Medical professionals likely see many SOAP notes throughout their day as they go about the treatment of patients. It’s easy for important information to get glazed over. To ensure that your notes will be used to the full extent it helps to underline any abnormal findings you come across as you write your contemporaneous notes of your patient encounter. Anything else important that can determine the course of treatment should also be underlined. For example side effects of medications, new symptoms, and unexplainable symptoms should all be underlined for the next medical professional to take special note of.

5.       Avoid Excessive Acronyms and Abbreviations

When creating your SOAP notes it’s important to remember that other medical professionals may need your notes to treat other conditions the patient may have or will have. If you use an acronym or abbreviation be sure to use one that is official and not one that is just made up by yourself or another medical professional. If you know that other medical professionals will likely understand your abbreviations it becomes professional and prudent to use it instead of writing out the whole word and wasting time.

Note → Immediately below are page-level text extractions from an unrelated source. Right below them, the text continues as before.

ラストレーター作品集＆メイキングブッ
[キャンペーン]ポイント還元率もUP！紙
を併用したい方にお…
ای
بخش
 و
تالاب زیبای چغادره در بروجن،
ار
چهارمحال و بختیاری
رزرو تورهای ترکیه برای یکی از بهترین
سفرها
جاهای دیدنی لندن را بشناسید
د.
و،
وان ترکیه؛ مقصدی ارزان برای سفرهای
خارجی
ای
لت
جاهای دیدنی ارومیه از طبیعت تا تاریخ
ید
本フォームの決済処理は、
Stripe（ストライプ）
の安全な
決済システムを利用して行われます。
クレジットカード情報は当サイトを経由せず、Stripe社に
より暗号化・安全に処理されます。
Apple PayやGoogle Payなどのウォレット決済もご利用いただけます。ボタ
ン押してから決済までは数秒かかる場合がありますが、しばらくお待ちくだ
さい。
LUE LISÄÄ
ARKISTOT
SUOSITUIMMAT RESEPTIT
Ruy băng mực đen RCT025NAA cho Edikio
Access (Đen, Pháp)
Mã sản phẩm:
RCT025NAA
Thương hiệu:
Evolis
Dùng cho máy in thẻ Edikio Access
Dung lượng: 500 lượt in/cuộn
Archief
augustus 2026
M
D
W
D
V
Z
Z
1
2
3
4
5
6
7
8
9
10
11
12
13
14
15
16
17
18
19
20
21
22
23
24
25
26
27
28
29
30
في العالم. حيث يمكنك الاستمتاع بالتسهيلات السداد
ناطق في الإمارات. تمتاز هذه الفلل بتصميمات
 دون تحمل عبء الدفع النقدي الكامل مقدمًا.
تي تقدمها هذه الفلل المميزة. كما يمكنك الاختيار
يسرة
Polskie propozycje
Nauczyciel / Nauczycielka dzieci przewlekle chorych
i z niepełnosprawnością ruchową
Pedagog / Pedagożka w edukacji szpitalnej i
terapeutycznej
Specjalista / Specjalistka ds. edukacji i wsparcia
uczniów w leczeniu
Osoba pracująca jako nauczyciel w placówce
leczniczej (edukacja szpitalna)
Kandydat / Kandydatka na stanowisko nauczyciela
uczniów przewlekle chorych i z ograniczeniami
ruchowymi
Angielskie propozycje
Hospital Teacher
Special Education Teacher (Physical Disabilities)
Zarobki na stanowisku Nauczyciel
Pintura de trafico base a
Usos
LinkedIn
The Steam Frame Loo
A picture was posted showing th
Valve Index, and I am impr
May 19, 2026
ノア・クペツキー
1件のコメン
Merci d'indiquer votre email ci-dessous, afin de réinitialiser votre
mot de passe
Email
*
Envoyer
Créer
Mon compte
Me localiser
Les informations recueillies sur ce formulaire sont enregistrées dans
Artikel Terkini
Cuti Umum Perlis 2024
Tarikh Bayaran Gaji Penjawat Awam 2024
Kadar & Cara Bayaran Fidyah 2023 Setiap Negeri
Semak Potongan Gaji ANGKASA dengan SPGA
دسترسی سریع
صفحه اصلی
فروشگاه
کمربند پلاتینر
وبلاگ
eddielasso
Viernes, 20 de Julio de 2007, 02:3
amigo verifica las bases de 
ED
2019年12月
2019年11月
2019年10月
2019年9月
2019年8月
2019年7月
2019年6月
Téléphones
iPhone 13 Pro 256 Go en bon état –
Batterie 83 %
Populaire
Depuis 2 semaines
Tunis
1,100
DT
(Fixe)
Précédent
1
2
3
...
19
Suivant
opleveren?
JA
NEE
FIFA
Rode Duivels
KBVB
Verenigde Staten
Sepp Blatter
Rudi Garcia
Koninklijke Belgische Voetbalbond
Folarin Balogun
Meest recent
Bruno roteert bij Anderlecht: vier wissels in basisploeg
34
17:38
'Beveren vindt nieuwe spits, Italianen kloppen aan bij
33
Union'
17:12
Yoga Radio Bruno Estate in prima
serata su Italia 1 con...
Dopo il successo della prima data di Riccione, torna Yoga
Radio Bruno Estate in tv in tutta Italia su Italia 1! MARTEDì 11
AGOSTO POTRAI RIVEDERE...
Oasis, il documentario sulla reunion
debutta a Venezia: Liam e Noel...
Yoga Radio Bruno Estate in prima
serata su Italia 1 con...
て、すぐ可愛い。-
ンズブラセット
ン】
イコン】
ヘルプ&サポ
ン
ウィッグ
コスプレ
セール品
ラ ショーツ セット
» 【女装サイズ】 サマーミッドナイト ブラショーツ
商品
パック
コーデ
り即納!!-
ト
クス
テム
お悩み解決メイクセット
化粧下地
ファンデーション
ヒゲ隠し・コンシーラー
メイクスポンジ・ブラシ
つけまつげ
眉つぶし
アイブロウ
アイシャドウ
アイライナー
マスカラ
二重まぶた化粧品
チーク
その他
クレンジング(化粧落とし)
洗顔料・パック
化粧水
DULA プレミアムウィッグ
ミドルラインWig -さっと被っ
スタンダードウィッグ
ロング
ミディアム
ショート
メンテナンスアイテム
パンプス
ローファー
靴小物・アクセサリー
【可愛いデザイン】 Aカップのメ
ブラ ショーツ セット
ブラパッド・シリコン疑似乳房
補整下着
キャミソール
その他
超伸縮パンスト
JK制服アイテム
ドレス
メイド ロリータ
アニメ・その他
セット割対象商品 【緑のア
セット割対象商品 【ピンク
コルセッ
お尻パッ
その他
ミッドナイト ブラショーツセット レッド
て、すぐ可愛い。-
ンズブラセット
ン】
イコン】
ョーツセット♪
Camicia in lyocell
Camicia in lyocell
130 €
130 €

SOAP notes are a simple yet comprehensive technique used by all medical and mental health providers. It was developed in the late 1960s as a means of organizing symptoms, observations, assessments, and the treatment plan to improve communication among all medical professions caring for a patient. By taking contemporaneous notes of your patient encounters you will find it’s much easier to organize complex problems into simpler parts. Doing so means that caring for the patient is easily tracked and conditions are managed or resolved. SOAP notes also helps medical professionals identify obstacles in the patient’s care and provides concrete evidence of progress. By following the 5 above mentioned tips you will find using SOAP notes to be extremely beneficial, display professionalism, build trust and credibility for all medical professionals involved with the care of the patient.